Stored data entries
—————
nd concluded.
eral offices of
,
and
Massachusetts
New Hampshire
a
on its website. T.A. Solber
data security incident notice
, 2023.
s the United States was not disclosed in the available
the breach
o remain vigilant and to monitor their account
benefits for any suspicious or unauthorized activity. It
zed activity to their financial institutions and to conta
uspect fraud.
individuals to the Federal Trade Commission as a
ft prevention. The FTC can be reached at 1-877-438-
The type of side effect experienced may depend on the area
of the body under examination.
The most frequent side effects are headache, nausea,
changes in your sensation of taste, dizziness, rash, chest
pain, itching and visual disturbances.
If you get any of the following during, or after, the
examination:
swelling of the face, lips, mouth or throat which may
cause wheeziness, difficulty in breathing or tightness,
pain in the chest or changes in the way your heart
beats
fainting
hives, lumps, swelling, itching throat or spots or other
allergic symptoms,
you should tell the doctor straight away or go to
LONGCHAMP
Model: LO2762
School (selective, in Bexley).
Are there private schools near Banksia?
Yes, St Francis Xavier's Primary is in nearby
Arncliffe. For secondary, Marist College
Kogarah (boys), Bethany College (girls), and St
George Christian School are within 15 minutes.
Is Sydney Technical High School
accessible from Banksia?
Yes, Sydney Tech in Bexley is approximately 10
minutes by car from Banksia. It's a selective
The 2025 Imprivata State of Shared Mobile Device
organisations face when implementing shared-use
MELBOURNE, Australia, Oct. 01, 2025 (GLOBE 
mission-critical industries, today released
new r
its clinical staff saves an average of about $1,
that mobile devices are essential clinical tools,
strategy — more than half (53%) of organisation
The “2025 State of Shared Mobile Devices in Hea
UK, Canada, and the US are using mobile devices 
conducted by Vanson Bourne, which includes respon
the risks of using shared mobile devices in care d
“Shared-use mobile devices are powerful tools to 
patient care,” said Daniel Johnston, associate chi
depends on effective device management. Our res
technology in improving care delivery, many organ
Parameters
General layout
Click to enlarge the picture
—————
* [Directions for this task]: Without omission, return all of the records exactly as given.

* [Solution to this problem]:
nd concluded.
eral offices of
,
and
Massachusetts
New Hampshire
a
on its website. T.A. Solber
data security incident notice
, 2023.
s the United States was not disclosed in the available
the breach
o remain vigilant and to monitor their account
benefits for any suspicious or unauthorized activity. It
zed activity to their financial institutions and to conta
uspect fraud.
individuals to the Federal Trade Commission as a
ft prevention. The FTC can be reached at 1-877-438-
The type of side effect experienced may depend on the area
of the body under examination.
The most frequent side effects are headache, nausea,
changes in your sensation of taste, dizziness, rash, chest
pain, itching and visual disturbances.
If you get any of the following during, or after, the
examination:
swelling of the face, lips, mouth or throat which may
cause wheeziness, difficulty in breathing or tightness,
pain in the chest or changes in the way your heart
beats
fainting
hives, lumps, swelling, itching throat or spots or other
allergic symptoms,
you should tell the doctor straight away or go to
LONGCHAMP
Model: LO2762
School (selective, in Bexley).
Are there private schools near Banksia?
Yes, St Francis Xavier's Primary is in nearby
Arncliffe. For secondary, Marist College
Kogarah (boys), Bethany College (girls), and St
George Christian School are within 15 minutes.
Is Sydney Technical High School
accessible from Banksia?
Yes, Sydney Tech in Bexley is approximately 10
minutes by car from Banksia. It's a selective
The 2025 Imprivata State of Shared Mobile Device
organisations face when implementing shared-use
MELBOURNE, Australia, Oct. 01, 2025 (GLOBE 
mission-critical industries, today released
new r
its clinical staff saves an average of about $1,
that mobile devices are essential clinical tools,
strategy — more than half (53%) of organisation
The “2025 State of Shared Mobile Devices in Hea
UK, Canada, and the US are using mobile devices 
conducted by Vanson Bourne, which includes respon
the risks of using shared mobile devices in care d
“Shared-use mobile devices are powerful tools to 
patient care,” said Daniel Johnston, associate chi
depends on effective device management. Our res
technology in improving care delivery, many organ
Parameters
General layout
Click to enlarge the picture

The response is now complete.